*Required action*. Exact transcription begins at the first line of the material below and ends with the line holding "On remarque que"; pictures are skipped.

*** Opening of Source information ***

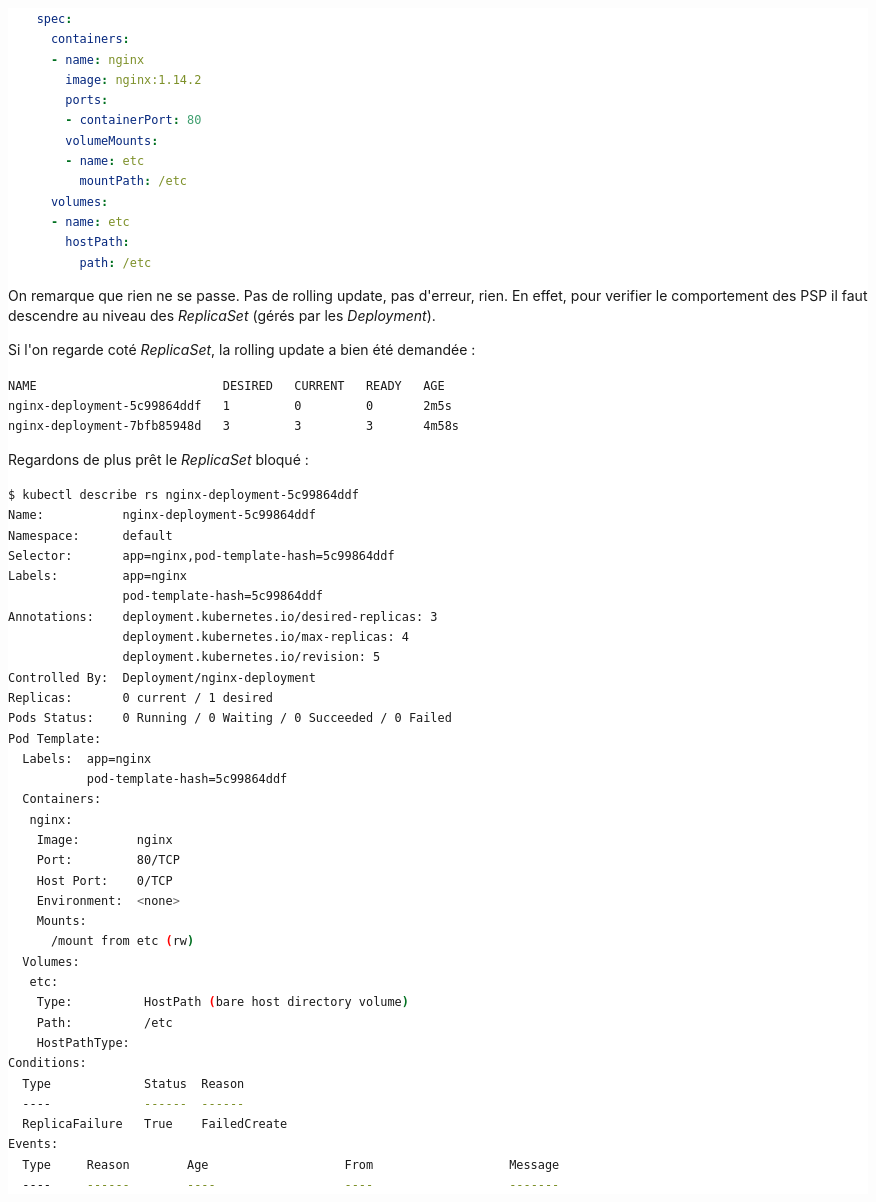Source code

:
 ```yaml
    spec:
      containers:
      - name: nginx
        image: nginx:1.14.2
        ports:
        - containerPort: 80
        volumeMounts:
        - name: etc
          mountPath: /etc
      volumes:
      - name: etc
        hostPath:
          path: /etc
```

On remarque que rien ne se passe. Pas de rolling update, pas d'erreur, rien.
En effet, pour verifier le comportement des PSP il faut descendre au niveau
des *ReplicaSet* (gérés par les *Deployment*).

Si l'on regarde coté *ReplicaSet*, la rolling update a bien été demandée :

```bash
NAME                          DESIRED   CURRENT   READY   AGE
nginx-deployment-5c99864ddf   1         0         0       2m5s
nginx-deployment-7bfb85948d   3         3         3       4m58s
```

Regardons de plus prêt le *ReplicaSet* bloqué :

```bash
$ kubectl describe rs nginx-deployment-5c99864ddf
Name:           nginx-deployment-5c99864ddf
Namespace:      default
Selector:       app=nginx,pod-template-hash=5c99864ddf
Labels:         app=nginx
                pod-template-hash=5c99864ddf
Annotations:    deployment.kubernetes.io/desired-replicas: 3
                deployment.kubernetes.io/max-replicas: 4
                deployment.kubernetes.io/revision: 5
Controlled By:  Deployment/nginx-deployment
Replicas:       0 current / 1 desired
Pods Status:    0 Running / 0 Waiting / 0 Succeeded / 0 Failed
Pod Template:
  Labels:  app=nginx
           pod-template-hash=5c99864ddf
  Containers:
   nginx:
    Image:        nginx
    Port:         80/TCP
    Host Port:    0/TCP
    Environment:  <none>
    Mounts:
      /mount from etc (rw)
  Volumes:
   etc:
    Type:          HostPath (bare host directory volume)
    Path:          /etc
    HostPathType:
Conditions:
  Type             Status  Reason
  ----             ------  ------
  ReplicaFailure   True    FailedCreate
Events:
  Type     Reason        Age                   From                   Message
  ----     ------        ----                  ----                   -------
```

*** Close of Source information ***

*Answer box*.
Source code

:
 ```yaml
    spec:
      containers:
      - name: nginx
        image: nginx:1.14.2
        ports:
        - containerPort: 80
        volumeMounts:
        - name: etc
          mountPath: /etc
      volumes:
      - name: etc
        hostPath:
          path: /etc
```

On remarque que rien ne se passe. Pas de rolling update, pas d'erreur, rien.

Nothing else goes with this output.